» **ABOUT THIS TASK**
The reply must repeat the listing below exactly and carry none of its pictures.

[RECORD SET]

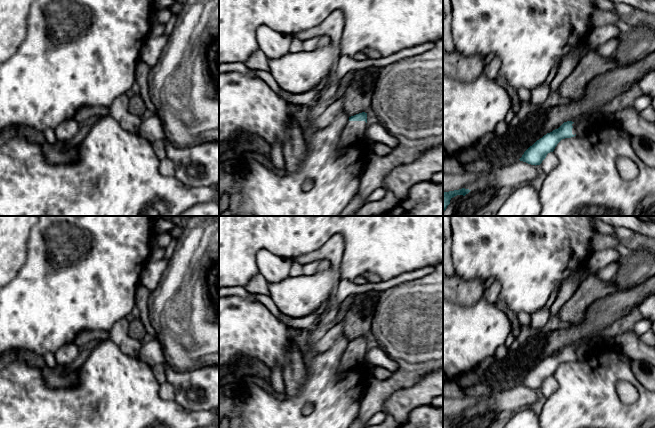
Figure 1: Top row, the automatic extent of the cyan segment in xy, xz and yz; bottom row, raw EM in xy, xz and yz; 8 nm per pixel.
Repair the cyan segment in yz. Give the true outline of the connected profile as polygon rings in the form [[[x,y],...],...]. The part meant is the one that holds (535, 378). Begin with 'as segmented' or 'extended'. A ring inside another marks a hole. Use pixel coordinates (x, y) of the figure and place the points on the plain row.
extended; [[[564,346],[558,353],[537,364],[519,384],[535,390],[540,389],[547,378],[553,376],[562,363],[576,360],[577,348],[578,346]]]

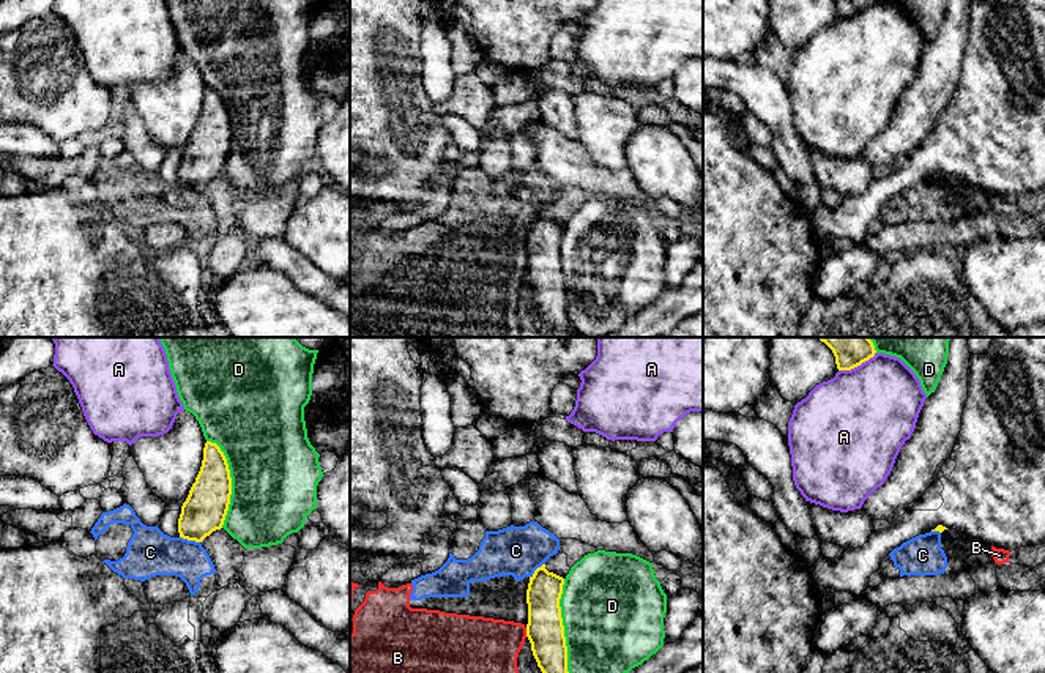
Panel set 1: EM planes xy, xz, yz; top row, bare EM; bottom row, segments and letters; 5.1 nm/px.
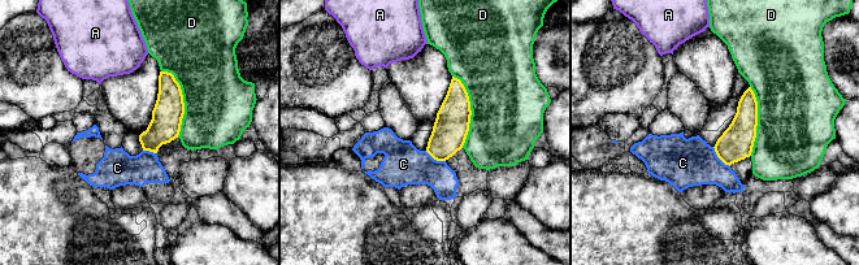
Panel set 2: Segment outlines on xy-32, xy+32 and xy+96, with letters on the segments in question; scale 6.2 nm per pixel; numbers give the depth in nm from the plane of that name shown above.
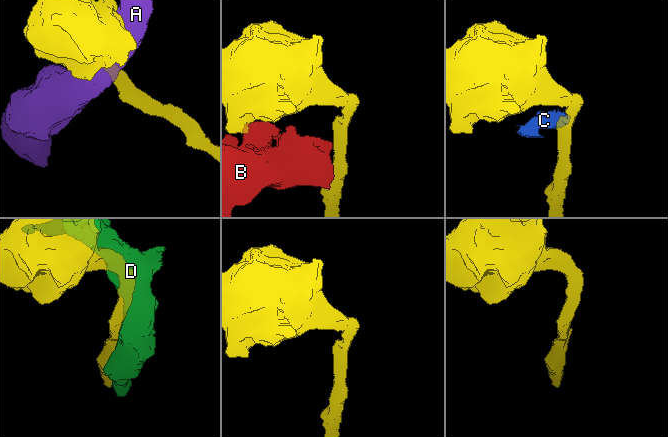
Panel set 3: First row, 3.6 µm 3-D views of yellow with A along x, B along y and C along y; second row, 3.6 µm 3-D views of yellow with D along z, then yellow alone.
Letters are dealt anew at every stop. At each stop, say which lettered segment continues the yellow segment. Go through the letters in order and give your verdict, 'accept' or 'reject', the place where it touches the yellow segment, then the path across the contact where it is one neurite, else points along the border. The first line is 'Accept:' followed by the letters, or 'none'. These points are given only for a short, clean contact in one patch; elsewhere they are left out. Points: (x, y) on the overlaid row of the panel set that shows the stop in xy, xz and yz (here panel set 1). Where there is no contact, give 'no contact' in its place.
Accept: none
A: reject | yz (858, 364)
B: reject | xz (527, 632) | along xz (525, 628), (527, 635)
C: reject | xy (189, 539) | along xy (180, 536), (199, 542)
D: reject | xz (563, 626)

[/RECORD SET]

» **ANSWER FOR THE TASK**
Figure 1: Top row, the automatic extent of the cyan segment in xy, xz and yz; bottom row, raw EM in xy, xz and yz; 8 nm per pixel.
Repair the cyan segment in yz. Give the true outline of the connected profile as polygon rings in the form [[[x,y],...],...]. The part meant is the one that holds (535, 378). Begin with 'as segmented' or 'extended'. A ring inside another marks a hole. Use pixel coordinates (x, y) of the figure and place the points on the plain row.
extended; [[[564,346],[558,353],[537,364],[519,384],[535,390],[540,389],[547,378],[553,376],[562,363],[576,360],[577,348],[578,346]]]

Panel set 1: EM planes xy, xz, yz; top row, bare EM; bottom row, segments and letters; 5.1 nm/px.
Panel set 2: Segment outlines on xy-32, xy+32 and xy+96, with letters on the segments in question; scale 6.2 nm per pixel; numbers give the depth in nm from the plane of that name shown above.
Panel set 3: First row, 3.6 µm 3-D views of yellow with A along x, B along y and C along y; second row, 3.6 µm 3-D views of yellow with D along z, then yellow alone.
Letters are dealt anew at every stop. At each stop, say which lettered segment continues the yellow segment. Go through the letters in order and give your verdict, 'accept' or 'reject', the place where it touches the yellow segment, then the path across the contact where it is one neurite, else points along the border. The first line is 'Accept:' followed by the letters, or 'none'. These points are given only for a short, clean contact in one patch; elsewhere they are left out. Points: (x, y) on the overlaid row of the panel set that shows the stop in xy, xz and yz (here panel set 1). Where there is no contact, give 'no contact' in its place.
Accept: none
A: reject | yz (858, 364)
B: reject | xz (527, 632) | along xz (525, 628), (527, 635)
C: reject | xy (189, 539) | along xy (180, 536), (199, 542)
D: reject | xz (563, 626)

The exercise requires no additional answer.